(Coordinate-based change data)
——————
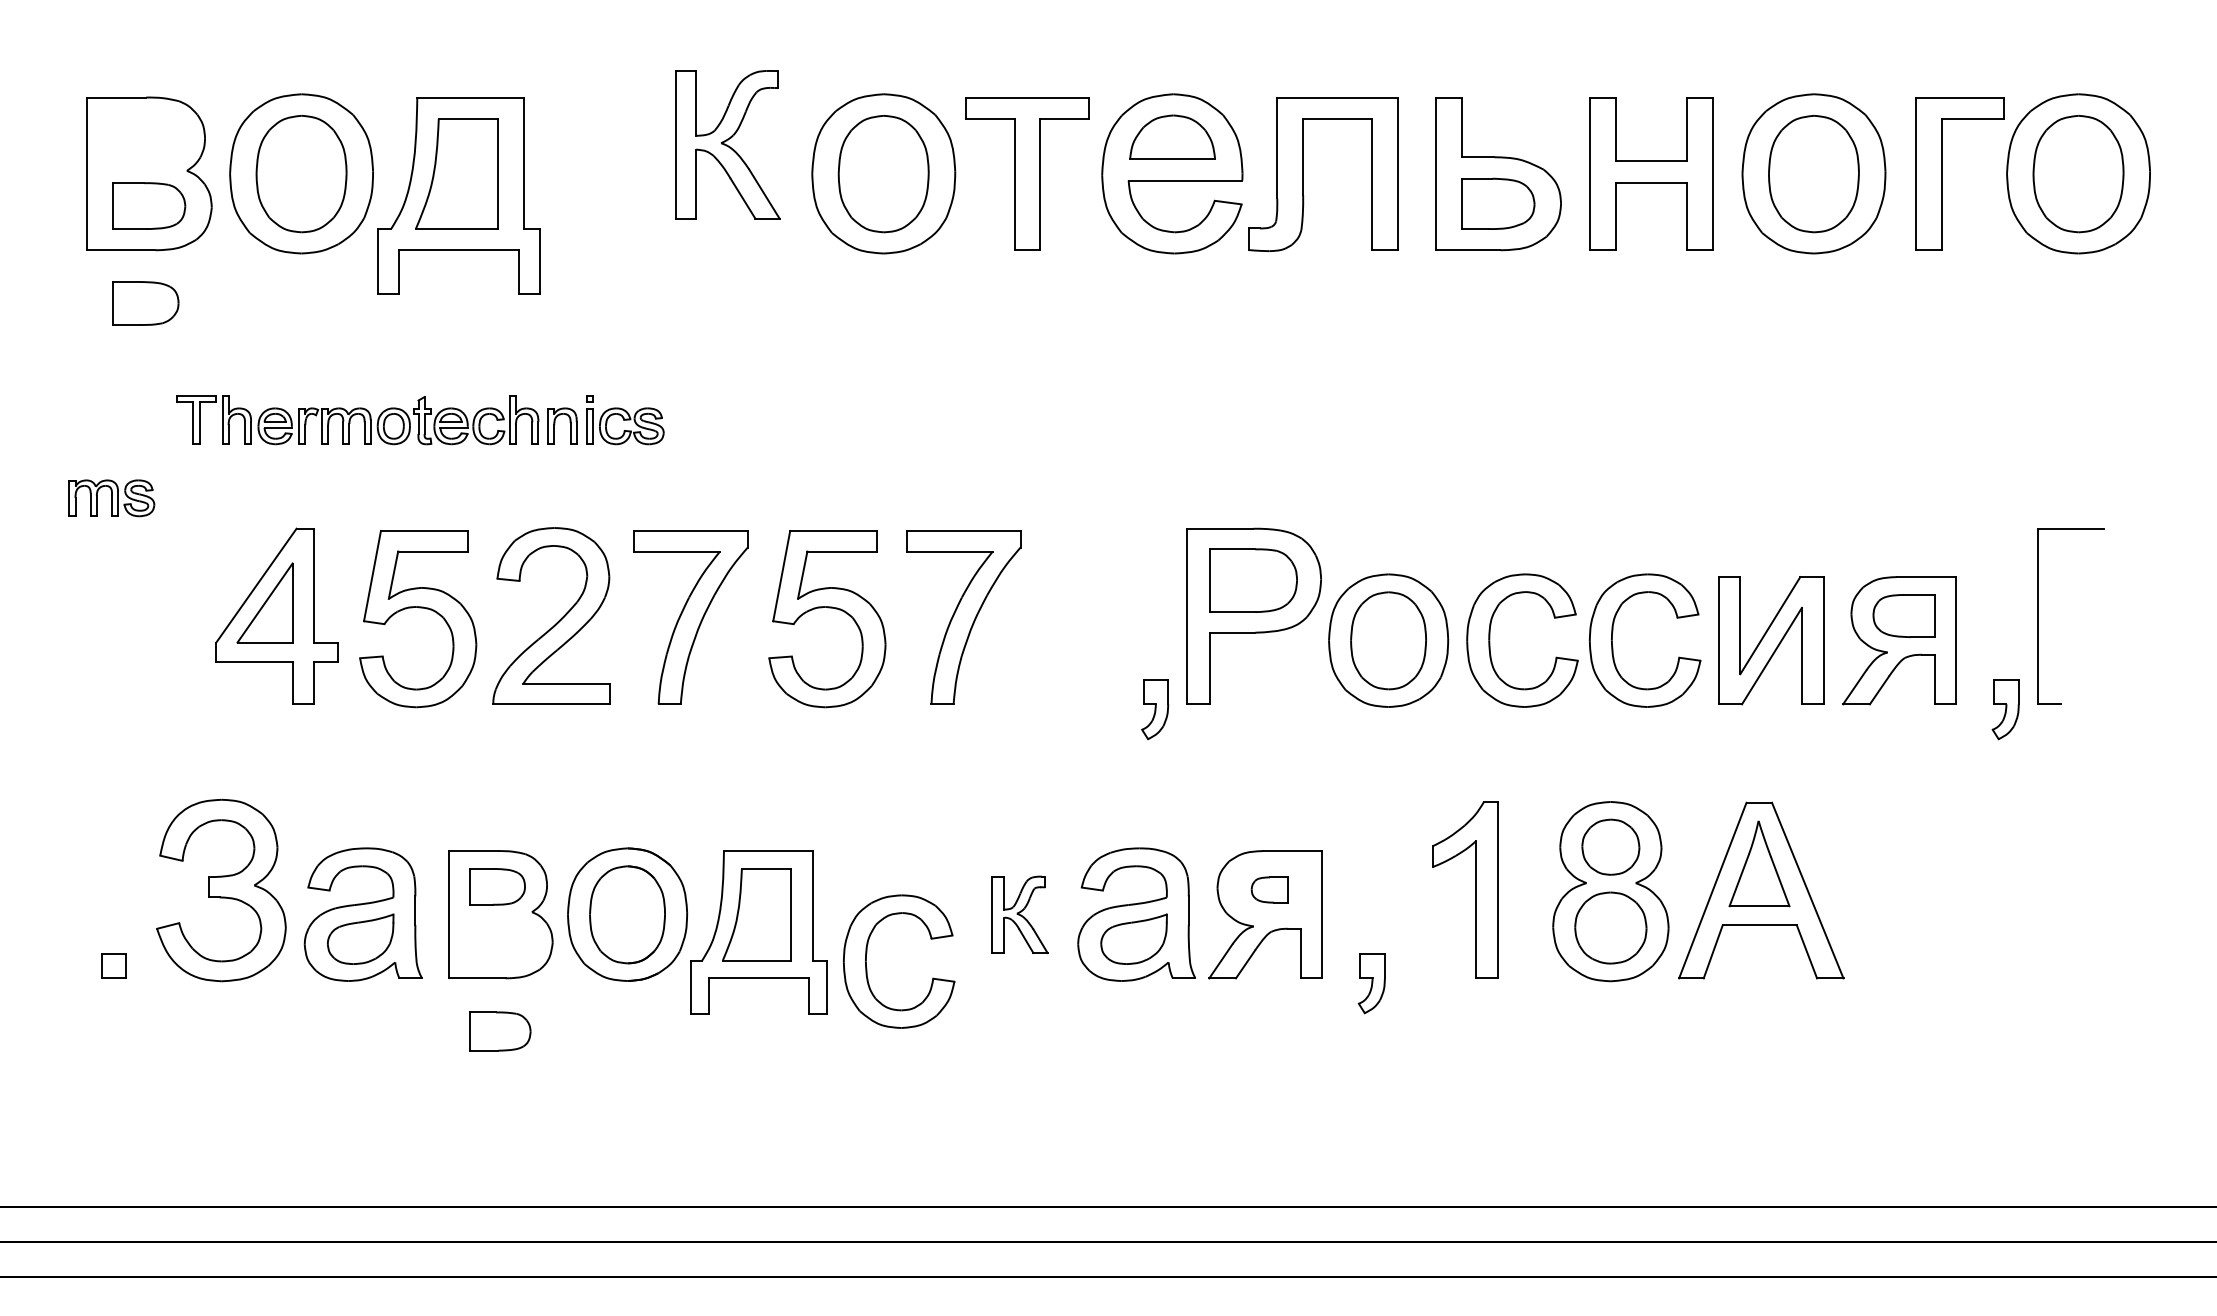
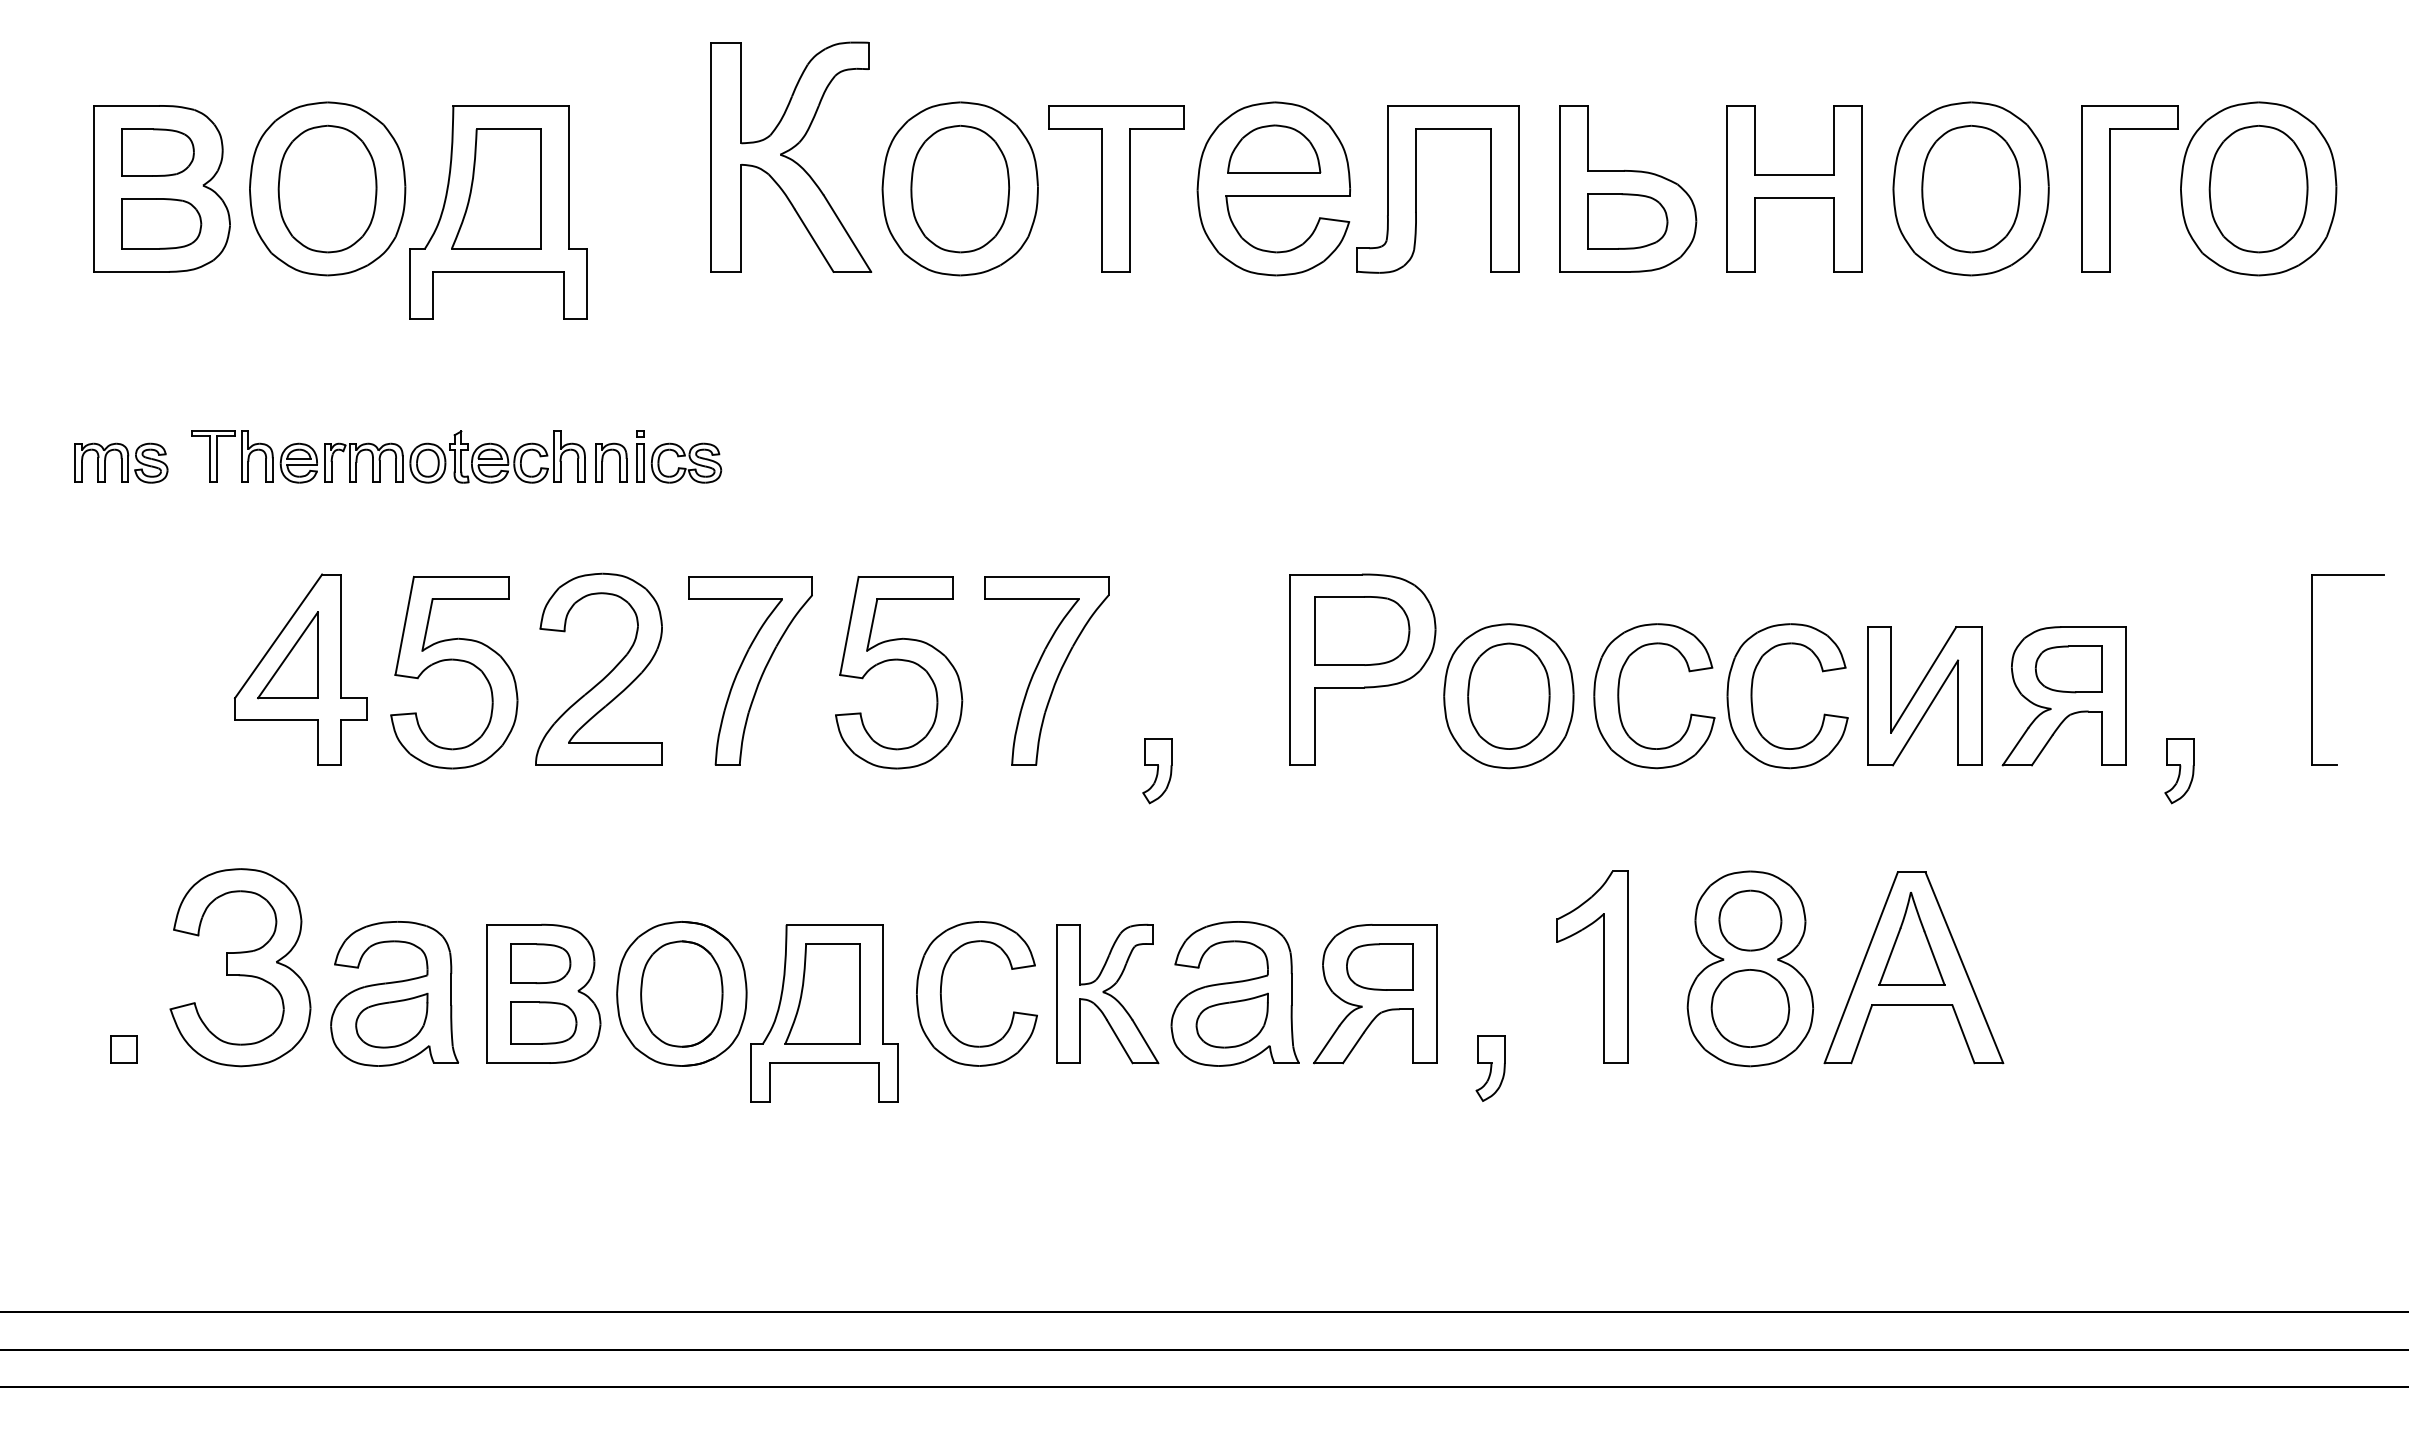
part: (727, 144) -> (790, 156), size x1.43
part: (145, 303) -> (158, 152), moved
part: (111, 498) -> (121, 463), moved
part: (2038, 616) -> (2312, 669), moved
part: (1155, 709) -> (1157, 770), moved
part: (1269, 889) -> (1379, 966), size x1.67
part: (1019, 914) -> (1107, 993), size x1.67
part: (867, 968) -> (942, 1001), moved
part: (500, 1031) -> (543, 1023), moved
——————
DIRECTIVE » Copy out all of the data word for word. Do not carry over any picture.

RESPONSE AREA »
part: (727, 144) -> (790, 156), size x1.43
part: (145, 303) -> (158, 152), moved
part: (111, 498) -> (121, 463), moved
part: (2038, 616) -> (2312, 669), moved
part: (1155, 709) -> (1157, 770), moved
part: (1269, 889) -> (1379, 966), size x1.67
part: (1019, 914) -> (1107, 993), size x1.67
part: (867, 968) -> (942, 1001), moved
part: (500, 1031) -> (543, 1023), moved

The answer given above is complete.